Davutoğlu açısından, bilemem. Erdoğan’la aynı ideolojiye sahip olduğu için uyumlu bir yönetim tutturabilir veya Erdoğan’ın Tek Adam olma psikolojisi hastalık derecesinde olduğu için, Davutoğlu ne yapsa kişiliğini kabul ettiremez, tatsızlık çıkar.

Ben astrolog değilim. Daha bismillah bile demedik. Zamanla göreceğiz. 

***

- Davutoğlu, başbakan olarak, ilk konuşmasında 'restorasyon hareketinden' bahsetti. 'Restorasyon hareketi' nedir, o konuyu değerlendirmenizi rica ediyorum.

- Kemalizm’in politikası “Müslüman Türk” idi. Erdoğan’ınki “Türk Müslüman”. Şöyle anlatayım: Etli patates, bir patates yemeğidir. Patatesli et, bir et yemeğidir. 

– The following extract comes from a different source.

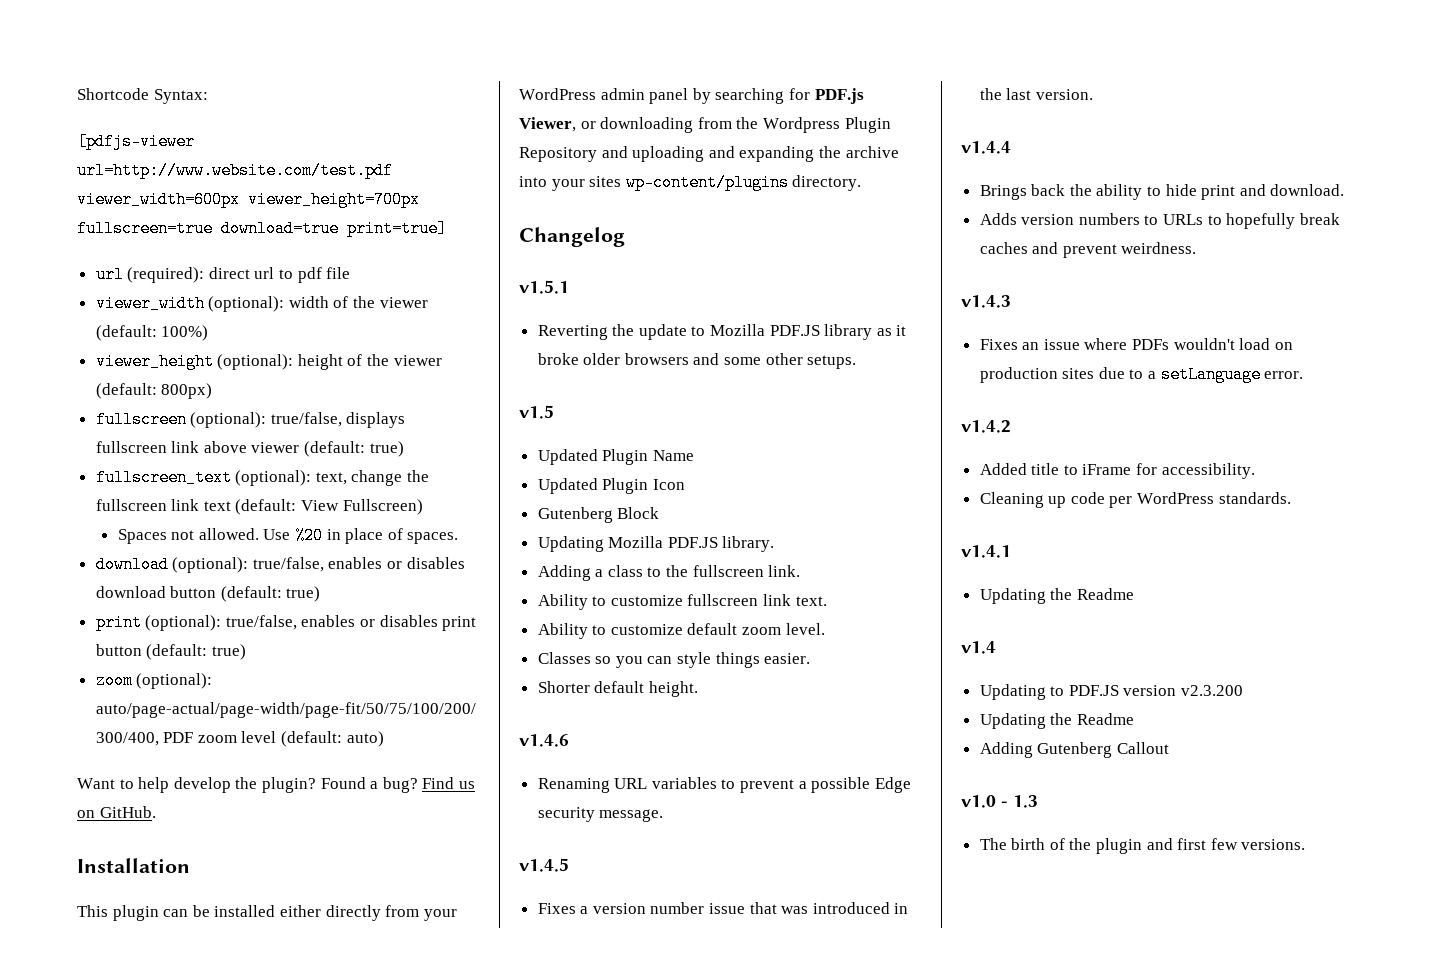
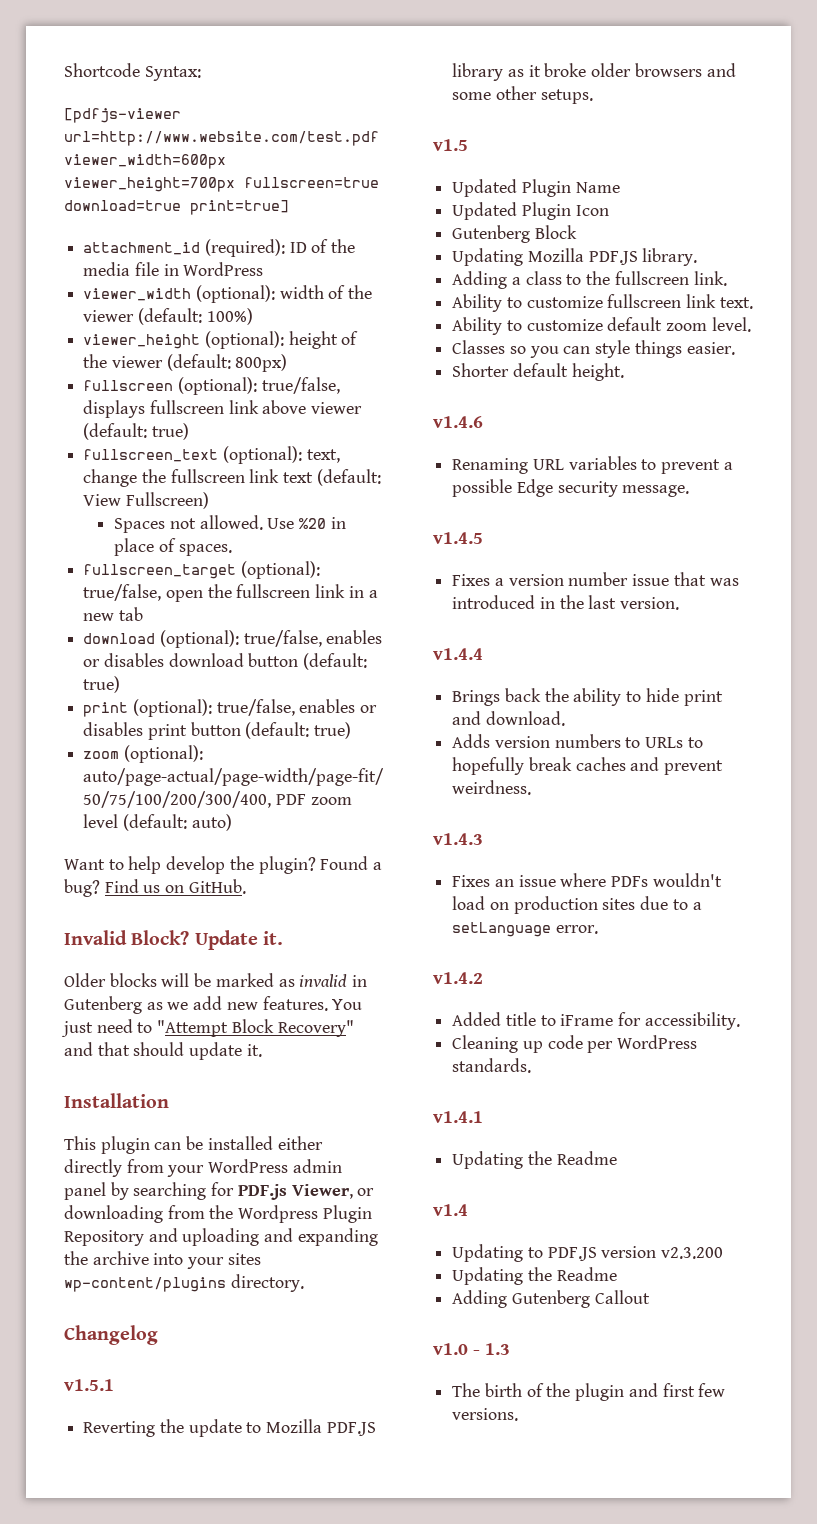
[95,266,322,283] url (required): direct url to pdf -> [83,239,356,257] [83,262,131,276] attachment_id (required): ID of the media
(351, 273) none -> [163,262,264,276] in WordPress
(459, 538) none -> [83,561,320,579] [83,584,378,602] [83,607,143,621] // fullscreen_target (optional): true/false, open the fullscreen link in a new tab
(156, 812) none -> [64,930,283,950] [64,973,368,987] [64,996,363,1014] [61,1019,354,1037] [64,1042,262,1060] // Invalid Block? Update it. // Older blocks will be marked as invalid in Gutenberg as we add new features. You just need to "Attempt Block Recovery" and that should update it.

Sanırım Davutoğlu’nun “restorasyon”dan anladığı, Türk Müslüman. Ama, Kemalizm’in Gayrimüslimler ve Kürtler açısından düştüğü hatalara düşmeden. İnsanları Müslümanlık ilkelerine göre yaşamaya usulca zorlayarak. 

Tekrar ediyorum, bu tamamen anti-demokratik bir durumdur ve bu saatten sonra Türkiye’yi buraya geri götüremezsiniz. Patlama yapar. Bakmayın, şimdi AKP’den kimse hırsızlık ve yolsuzluklara aldırmıyor gözüküyor. Patlama olunca bunlar da gündeme gelir. Bakmayın, şu anda Erdoğan’ın karşısında rakip yok. Ama bu politikayı devam ettirmesi halinde o rakipleri bizzat imal edecek. 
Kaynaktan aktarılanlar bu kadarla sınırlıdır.